Словом, как пришло — так и ушло. Риццоли был разочарован, потому что я так и не нашел сценарий, в который стоило бы вложить деньги. А когда я принял предложение стать режиссером одной из четырех новелл в фильме «Боккаччо-70», продюсером которого был Карло Понти, Риццоли счел это предательством. Правда, он стал сопродюсером, однако потерял веру в то, что я могу делать что-то кроме собственных фильмов. Думаю, он уже не верил, что я могу быть продюсером даже своих картин. Когда мою компанию закрыли, не скрою, я был разочарован, но в глубине души почувствовал облегчение, хотя никому, даже Джульетте, об этом не говорил.

Теперь я мог сосредоточиться на том, что мне действительно хотелось делать. В голове уже зарождался фильм «8 1/2».

Джульетта не могла понять, почему я не выделил деньги на картину о Матери Кабрини, прежде чем потерял компанию «Федериц». Я не хотел снимать фильм на эту тему и знал, что подобный проект никто не сочтет коммерческим, как бы я его ни защищал. Я пытался ее в этом убедить, но мои аргументы казались ей недостаточно вескими. Нам оставалось только прийти к взаимному согласию и договориться больше никогда не говорить на эту тему.

Таким образом, «Сладкая жизнь» подарила мне то, что я считал великолепным шансом, о котором можно только мечтать. Как будто мне разрешили загадать три желания, хотя все они сводились к одному — иметь возможность работать, не тратить время на выклянчивание денег и самому решать, как и что снимать. Помогать другим режиссерам, влиять на итальянское кино и делать это не в ущерб своим творческим планам означало хотеть невозможного.

Все кончилось хуже некуда. Я потерял друзей. Потерял время. За эти месяцы я мог снять целый фильм. «Федериц» осложнил мою семейную жизнь. По вечерам вкуснейшие спагетти Джульетты и разговоры о Матери Кабрини. Это вредило пищеварению.

Если человек стремится быть так называемым «творцом», ему надо уметь проталкивать собственные проекты, но творческая личность и хороший бизнесмен редко совмещаются в одном лице. Бизнесмену нужны деньги не только на еду, они нужны ему в количестве, значительно превосходящем его потребности. Художнику же больше всего нужно одобрение. Опыт с компанией «Федериц» показал, что миссия продюсера — не то, что я хочу: мне нужна только художественная независимость.

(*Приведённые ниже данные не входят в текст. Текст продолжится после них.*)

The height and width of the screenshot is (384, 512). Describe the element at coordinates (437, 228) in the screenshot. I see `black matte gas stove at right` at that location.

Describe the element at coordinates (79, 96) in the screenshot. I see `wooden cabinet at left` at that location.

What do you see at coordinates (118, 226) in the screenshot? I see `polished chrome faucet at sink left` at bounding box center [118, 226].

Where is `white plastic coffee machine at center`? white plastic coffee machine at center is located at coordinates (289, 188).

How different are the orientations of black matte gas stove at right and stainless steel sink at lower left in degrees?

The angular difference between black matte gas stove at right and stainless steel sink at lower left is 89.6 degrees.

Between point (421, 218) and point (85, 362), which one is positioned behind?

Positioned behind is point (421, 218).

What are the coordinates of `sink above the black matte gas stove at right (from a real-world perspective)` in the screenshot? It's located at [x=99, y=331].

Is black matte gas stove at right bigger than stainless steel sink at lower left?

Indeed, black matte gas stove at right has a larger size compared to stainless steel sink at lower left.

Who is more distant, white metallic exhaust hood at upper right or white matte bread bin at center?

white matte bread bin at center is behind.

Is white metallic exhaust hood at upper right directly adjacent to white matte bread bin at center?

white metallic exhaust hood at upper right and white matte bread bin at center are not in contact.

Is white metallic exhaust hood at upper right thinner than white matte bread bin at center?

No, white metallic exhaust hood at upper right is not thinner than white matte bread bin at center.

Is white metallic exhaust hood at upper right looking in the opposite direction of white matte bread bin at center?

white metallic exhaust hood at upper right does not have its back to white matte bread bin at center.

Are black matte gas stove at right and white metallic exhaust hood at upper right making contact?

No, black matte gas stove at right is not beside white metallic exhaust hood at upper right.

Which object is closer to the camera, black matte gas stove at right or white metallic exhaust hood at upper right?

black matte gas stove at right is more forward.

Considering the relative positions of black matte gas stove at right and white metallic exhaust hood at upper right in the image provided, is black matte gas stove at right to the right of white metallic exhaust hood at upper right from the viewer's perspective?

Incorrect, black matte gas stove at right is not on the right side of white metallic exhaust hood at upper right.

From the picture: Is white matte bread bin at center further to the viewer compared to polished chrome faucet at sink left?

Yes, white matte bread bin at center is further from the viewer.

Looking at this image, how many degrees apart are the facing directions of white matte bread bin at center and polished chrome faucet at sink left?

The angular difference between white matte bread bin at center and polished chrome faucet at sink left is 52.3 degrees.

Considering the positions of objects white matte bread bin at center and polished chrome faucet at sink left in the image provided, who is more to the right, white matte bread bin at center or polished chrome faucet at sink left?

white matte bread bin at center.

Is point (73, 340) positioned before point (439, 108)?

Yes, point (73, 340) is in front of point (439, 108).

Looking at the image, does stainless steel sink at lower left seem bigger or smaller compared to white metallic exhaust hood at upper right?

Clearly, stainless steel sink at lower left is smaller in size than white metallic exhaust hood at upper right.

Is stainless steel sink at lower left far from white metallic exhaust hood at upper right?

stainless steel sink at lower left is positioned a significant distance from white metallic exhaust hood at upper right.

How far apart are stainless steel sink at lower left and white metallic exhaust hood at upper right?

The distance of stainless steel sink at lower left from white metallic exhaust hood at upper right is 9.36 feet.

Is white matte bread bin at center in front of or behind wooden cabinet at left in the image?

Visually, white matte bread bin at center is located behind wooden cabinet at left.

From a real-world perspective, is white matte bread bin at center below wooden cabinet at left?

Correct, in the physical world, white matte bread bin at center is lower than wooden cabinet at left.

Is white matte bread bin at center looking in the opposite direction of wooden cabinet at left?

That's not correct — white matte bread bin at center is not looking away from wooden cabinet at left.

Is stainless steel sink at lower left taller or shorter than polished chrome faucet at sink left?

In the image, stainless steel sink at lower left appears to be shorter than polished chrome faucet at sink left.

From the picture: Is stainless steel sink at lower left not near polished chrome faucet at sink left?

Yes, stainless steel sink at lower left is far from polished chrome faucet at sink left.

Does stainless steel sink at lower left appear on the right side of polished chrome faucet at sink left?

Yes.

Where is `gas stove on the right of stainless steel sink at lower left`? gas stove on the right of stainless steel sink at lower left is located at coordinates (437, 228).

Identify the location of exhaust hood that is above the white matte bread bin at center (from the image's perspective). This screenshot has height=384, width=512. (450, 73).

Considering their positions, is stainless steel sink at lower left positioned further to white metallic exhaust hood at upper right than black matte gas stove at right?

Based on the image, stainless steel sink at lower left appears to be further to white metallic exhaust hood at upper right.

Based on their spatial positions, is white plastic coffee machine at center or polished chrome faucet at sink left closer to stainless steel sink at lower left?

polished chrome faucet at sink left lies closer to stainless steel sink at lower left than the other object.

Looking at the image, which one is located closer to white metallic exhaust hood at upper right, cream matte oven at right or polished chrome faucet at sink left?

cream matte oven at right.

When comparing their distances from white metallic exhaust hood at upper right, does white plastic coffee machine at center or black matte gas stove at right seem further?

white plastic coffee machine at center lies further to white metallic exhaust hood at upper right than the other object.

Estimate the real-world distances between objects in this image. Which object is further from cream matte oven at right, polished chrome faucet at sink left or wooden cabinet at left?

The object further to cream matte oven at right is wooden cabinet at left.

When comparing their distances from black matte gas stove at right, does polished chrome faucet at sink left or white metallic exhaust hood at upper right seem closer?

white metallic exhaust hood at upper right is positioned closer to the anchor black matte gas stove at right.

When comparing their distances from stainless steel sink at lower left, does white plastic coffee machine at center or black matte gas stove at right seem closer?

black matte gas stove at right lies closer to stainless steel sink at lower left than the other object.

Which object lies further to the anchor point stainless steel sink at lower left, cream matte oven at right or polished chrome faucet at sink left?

Когда Карло Понти предложил мне стать режиссером одной из новелл фильма, в создании которого принимали участие Росселлини, Антониони, Витторио де Сика, Лукино Висконти, Марио Моничелли, это было большим искушением: я мог вернуться к тому, что было делом моей жизни. Поэтому я согласился. Тема фильма — отношение каждого режиссера к давлению цензуры.

Я еще не оправился от одной публикации в иезуитской прессе, где меня предлагали упечь в тюрьму за «Сладкую жизнь».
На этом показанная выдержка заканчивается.